What to Know About Pregnancy and Our Bodies
pregnancy body changes

pregnancy body changes

When we learned about pregnancy in general health class, it’s likely the details of the changes a woman’s body goes through and the various symptoms were glossed over. Pregnancy may only be 9 months long, but a lot happens in those 9 months, as well as before and after them. The good news is that so many women are starting the conversation now and opening up about these experiences a lot of us share. So, as women, what should we know about our bodies and pregnancy? We should definitely know more than the basics.


What happens to our bodies during pregnancy?

We all know the typical and obvious symptoms of pregnancy like missed periods and weight gain. But did you know that spotting can be a sign of pregnancy? Fatigue, breast tenderness, heightened sense of smell and taste and bloating are all also early signs of pregnancy. Here’s what other various bodily changes you can expect to go through during pregnancy:

  • Mood swings (caused by hormonal changes)
  • The infamous “morning sickness” AKA queasiness (not-so-fun fact: it doesn’t just occur in the morning for a lot of women.)
  • Headaches (likely caused by stress or caffeine withdrawal – drinking lots of water can help with this)
  • Digestive issues
  • Hormonal acne
  • Leg cramps
  • Sensitive gums (Did you know pregnancy can make you more prone to gum disease? Turns out, flossing really is important.)
  • Backaches 
  • Mild itchiness

…just to name a few. No big deal, right? Pregnancy makes a lot of changes to your body and any of these symptoms can occur throughout. However, no need to panic. Many women feel the need to express how easy pregnancy can be due to all of the negative talk around it. For some women, it can be a very trying and difficult time and for others, it’s a breeze. Sometimes, it’s one experience for one pregnancy and another for the next! You never know what your exact symptoms will be, but it’s important to know what can happen and what’s “normal.” 


Is it hard or easy to get pregnant? How do I know if I’m infertile?

Becoming pregnant can be quite difficult for a lot of people, so it’s important to know that taking some time (even months) to fall pregnant is common.
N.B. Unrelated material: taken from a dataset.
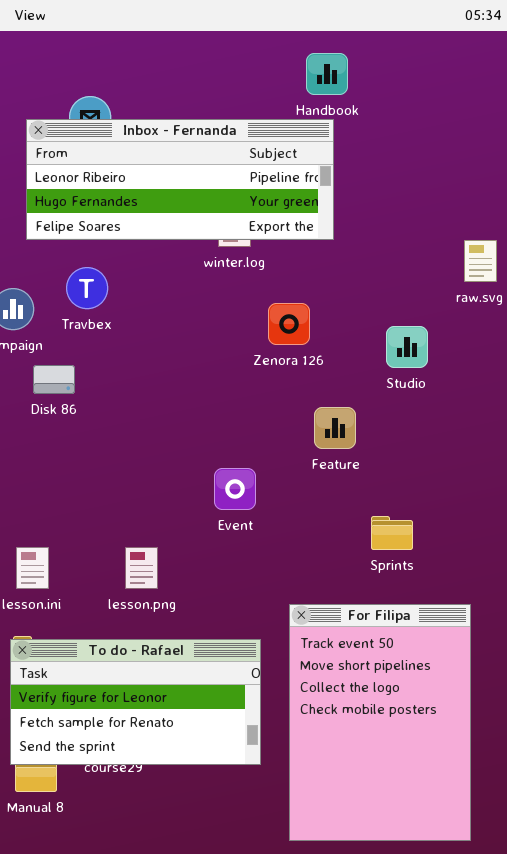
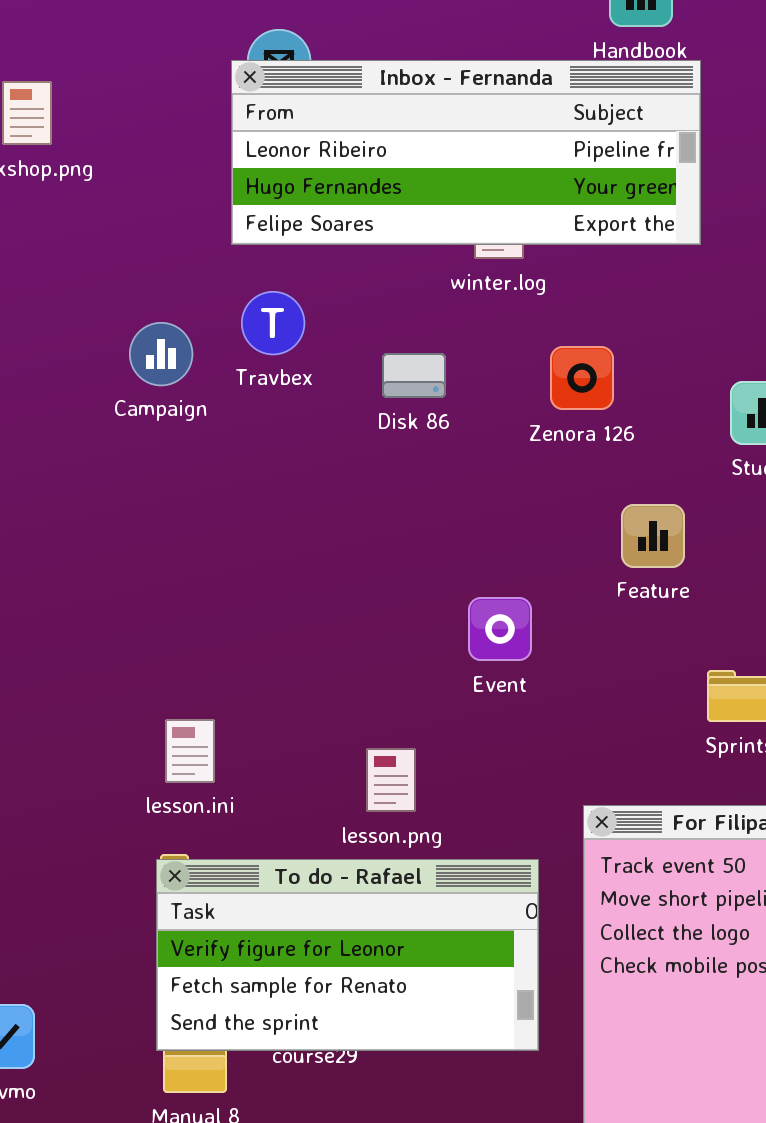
Inbox - Fernanda: [26,119,334,240] -> [231,60,701,245], moved
Disk 86: [33,365,75,394] -> [382,353,446,398], moved
lesson.png: [125,547,158,589] -> [366,748,416,812], moved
According to the Office on Women’s Health, infertility is defined as trying for a year or more to get pregnant and it’s also a common occurrence. If this is the case for you, you should check with your doctor to determine the cause. Did you know PCOS is the leading cause of infertility in women? But proper education means this doesn’t have to be discouraging. Infertility caused by PCOS is actually entirely manageable with an ovulation plan created by you and your doctor. This is why staying educated and advocating for our own health is important. It can change our lives.

The good news? Just as it can be difficult, it can also be incredibly easy to get pregnant. Some couples begin trying and are surprised to discover they’re pregnant the first time around! One experience isn’t any better or more normal than the other and it’s important to try to reduce your stress around getting pregnant as much as possible. Ironically, stress in your mind stresses out your body and can actually make it more difficult for you to get pregnant. 


When is the best time to get pregnant?

Fertility decreases with age, but there is no best age to get pregnant. You will, of course, be most fertile in your 20’s, but it’s entirely possible to have healthy babies in your 30’s and 40’s and we’re seeing it more and more often today. According to Healthline, fertility begins to decline around age 32 and speeds up around age 35. Older eggs make it more likely that your baby will have a health defect. However, perfectly healthy babies are possible even after 40! Making a proactive plan with your doctor will help ensure a healthy and safe pregnancy at any age.


Women’s Bodies After Birth

We often discuss and hear about our bodies during pregnancy, but not what happens to them and what changes occur internally and externally after birth. Being prepared for this is just as important as being prepared for your pregnancy body and your newborn baby. Some examples of these changes include:

  • Incontinence (this often is caused by pelvic floor issues that can be fixed and disposable, absorbent panties can help in the meantime)
  • Pelvic prolapse (when an organ shifts from its original position)
  • Scar pain

Along with accepting your body’s physical changes (like loose skin and changed appearance,) it’s important to take note of what you’re feeling and what internal symptoms you may have. Talk with your doctor if you’re experiencing anything that feels off and know that not only are a lot of these symptoms entirely normal, but they’re treatable. 


When it comes to our bodies and the changes they face before, during and after the exciting time of having a baby, it’s important to prepare for what’s ahead. That means learning the risks associated, the kind of out-there symptoms and the physical changes we may not want to think about, as well as all of the beautiful changes that come along. When it comes to our health, it’s better when we’re prepared.